Last Friday, T-Mobile confirmed in a statement that they had suffered a breach in their security during March. This way, Lapsus$ gained access to its internal systems, but without affecting the data of its users. Everything came to light when the investigative journalist Brian Krebs shared internal chats of several of the group’s members, where they talked about the different breaches they committed against T-Mobile.

Of course, this security incident occurred days before several of their members, which have been protagonists in recent months for their attacks on important profiles within the corporate world, were arrested and investigated by the City of London Police.

According to the statement shared by T-Mobile, it can be seen: “The accessed systems contained no customer or government information or other similarly sensitive information, and we have no evidence that the intruder was able to obtain anything of value.”

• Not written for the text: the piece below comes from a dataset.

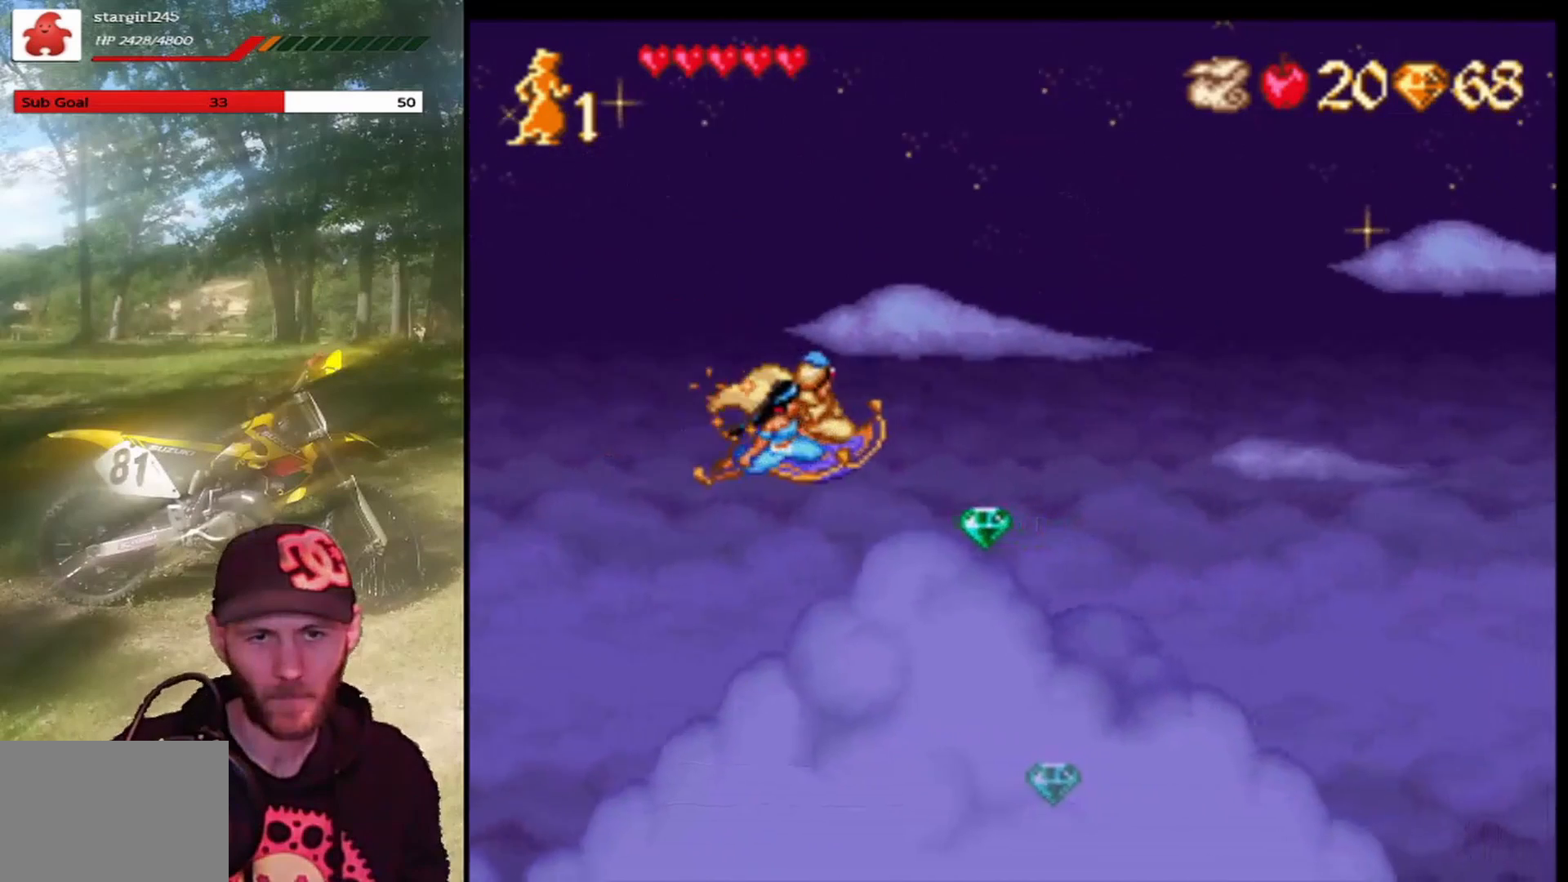
{"buttons": ["DPAD_DOWN", "DPAD_LEFT"], "left_stick": "center", "events": [[400, "DPAD_LEFT", "down"]]}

It was all thanks to VPN credentials obtained through suspicious means, possibly on the deep web or black markets, to gain control of different employees’ accounts, which would allow them to carry out SIM swapping attacks at will. This also gave them access to an internal customer account management tool called Atlas, in addition to gaining access to T-Mobile’s Slack and Bitbucket accounts, which allowed them to access more than 30,000 source code repositories.

Although the London police has an open investigation about this group, in which several minors are involved, Lapsus$ has not stopped making its attacks. It only remains to wait and see what this extortion group’s next move will be, since several experts point out that perhaps its final objective is much more worrying than these attacks on important profiles.